Energiegeld für Rentner:innen und Studierende
Mit dem letzten Entlastungspaket erhielten Arbeitneher:innen 300 Euro ihrer Einkommenssteuer zurück. Vielen Beschäftigten hilft dies, um die durch Gasumlage und hohe Strompreise immensen Energiekosten ein Stück weit abzufedern. Gerade die von Armut aber häufig betroffenen Gruppen gingen leer aus. Weder Rentner:innen noch Studierende erhielten einen Anspruch auf die Pauschale. Nun sollen 300 Euro an Rentner:innen und 200 Euro an Studierende ausgezahlt werden. Zwar wurden innerhalb des Jahres die BAföG-Sätze leiht erhöht, in Deutschland beziehen aber nur rund 11 Prozent der Studierenden die Unterstützung vom Staat. Gleichzeitig wurden auch die Beiträge der studentischen Krankenkassen erhöht, welche deutlich mehr Studierende zahlen müssen. Während die Energiepauschale für Rentenbezieher:innen direkt über eine Überweisung der Rentenkasse zum 1. Dezember stattfinden soll, ist derzeit noch unklar, wie Studentinnen und Studenten an ihr Geld kommen. Frühestens wird es wohl aber im Januar ausgezahlt. Auch warum Student:innen einhundert Euro weniger erhalten sollen als andere Bezieher:innen, wurde bisher nicht erläutert. Rentner:innen müssen ihren Betrag zudem versteuern.

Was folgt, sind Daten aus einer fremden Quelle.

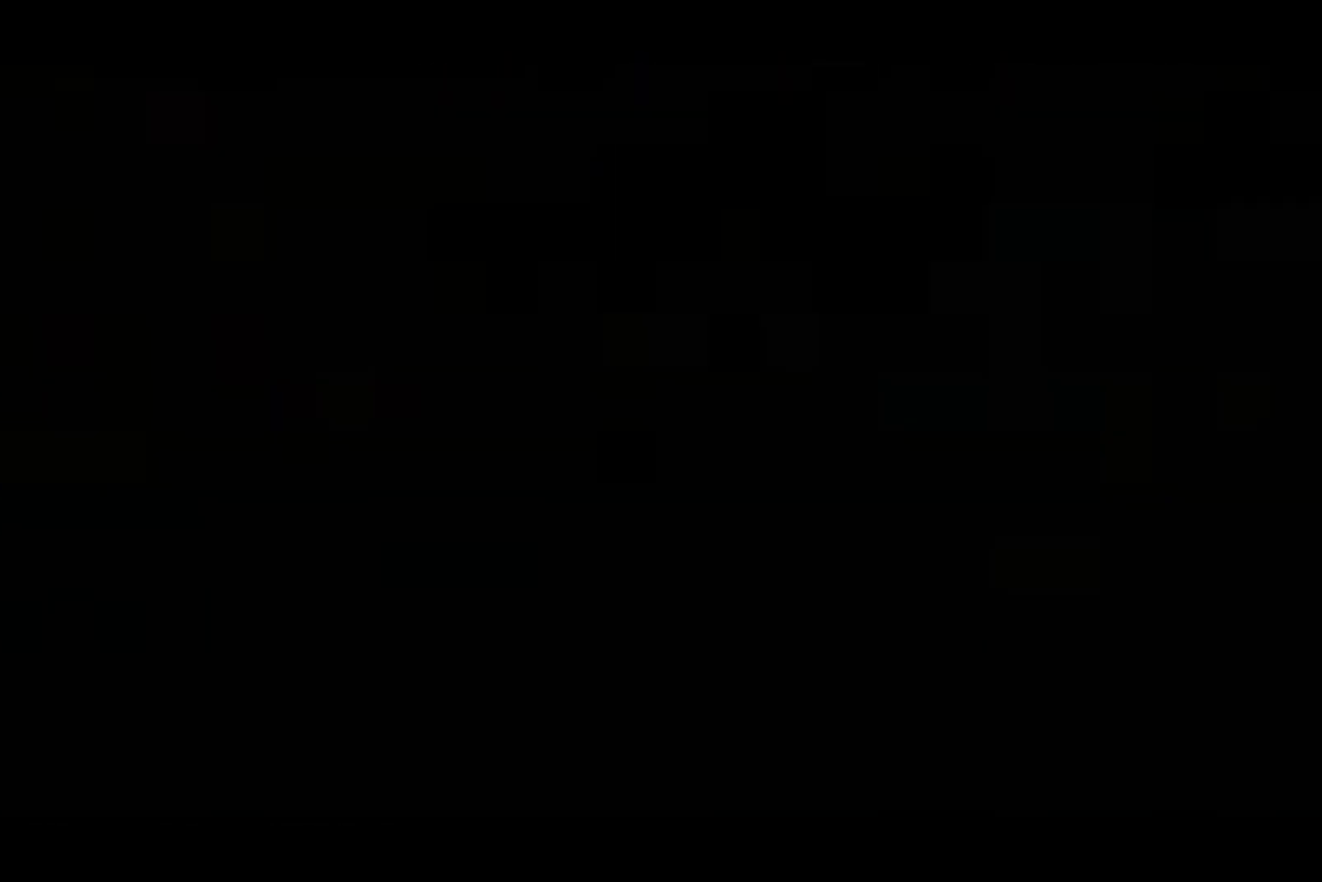
{"buttons": [], "left_stick": "up-left", "right_stick": "center", "events": [[467, "left_stick", "up-left"]]}
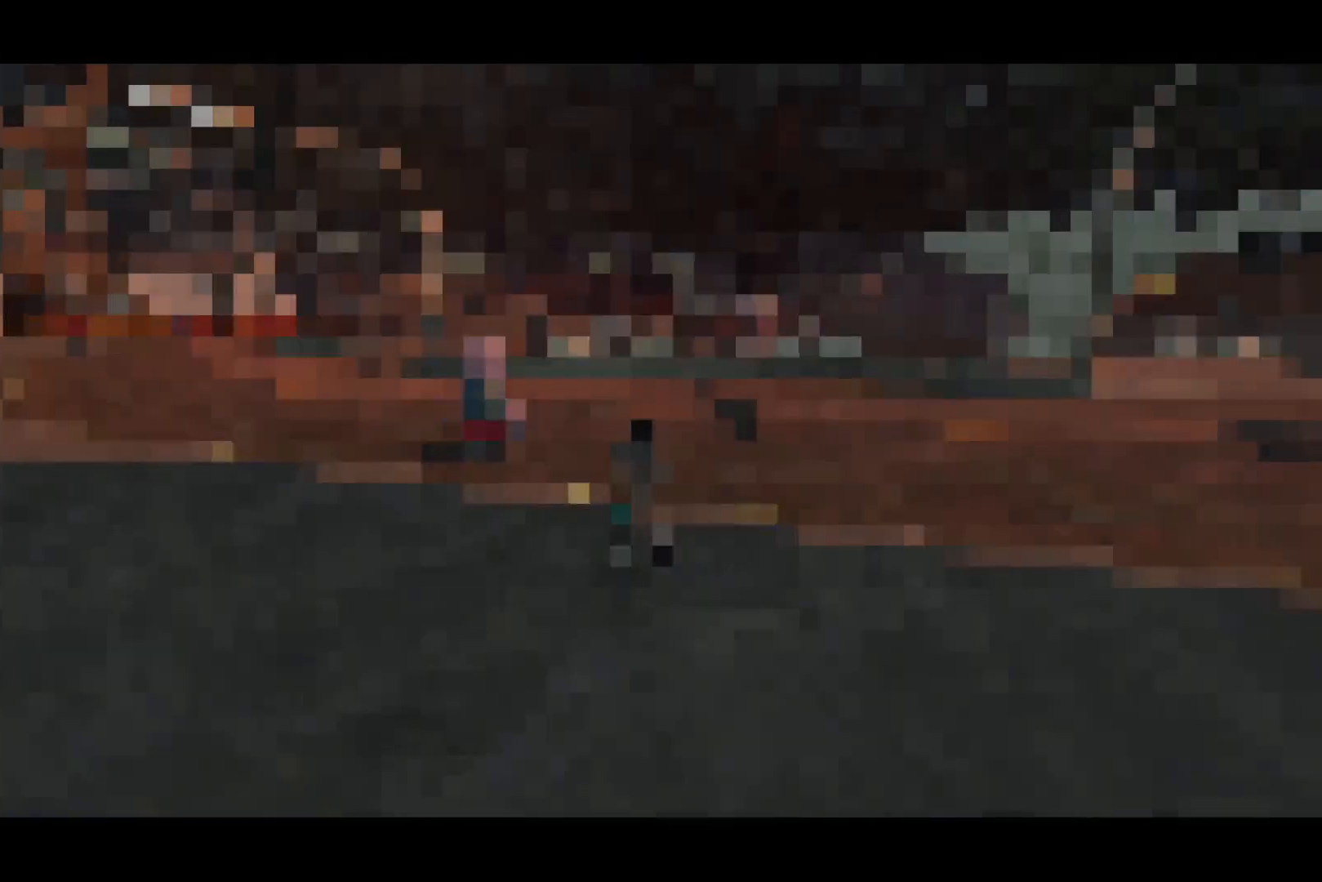
{"buttons": [], "left_stick": "up-left", "right_stick": "center", "events": [[233, "CROSS", "down"], [417, "CROSS", "up"]]}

Das dritte Maßnahmenpaket der Bundesregierung knüpft also an vielen Stellen sinnvoll an, es entlastet Gruppen, die bisher wenig Entlastung erfahren haben. In den meisten Punkten geht es aber nicht weit genug oder bleibt zunächst so vage formuliert, dass bisher nicht klar ist, wer genau von welcher Last befreit werden soll. Mit 65 Milliarden ist das Paket größer als die beiden vorherigen zusammen, dennoch entsteht der Eindruck, die Entscheidung über die Höhe des Pakets sei früher gefallen, als die über einzelne Maßnahmen. Nur so lässt sich erklären, warum feststeht, wie viel zusätzlich für Wohngeld ausgegeben werden kann, ohne den Kreis der künftigen Bezieher:innen konkret zu benennen. Für viele bleibt also die Unsicherheit über mögliche Maßnahmen. Ebenso wie die Sicherheit über weitere Kostensteigerungen im Alltag.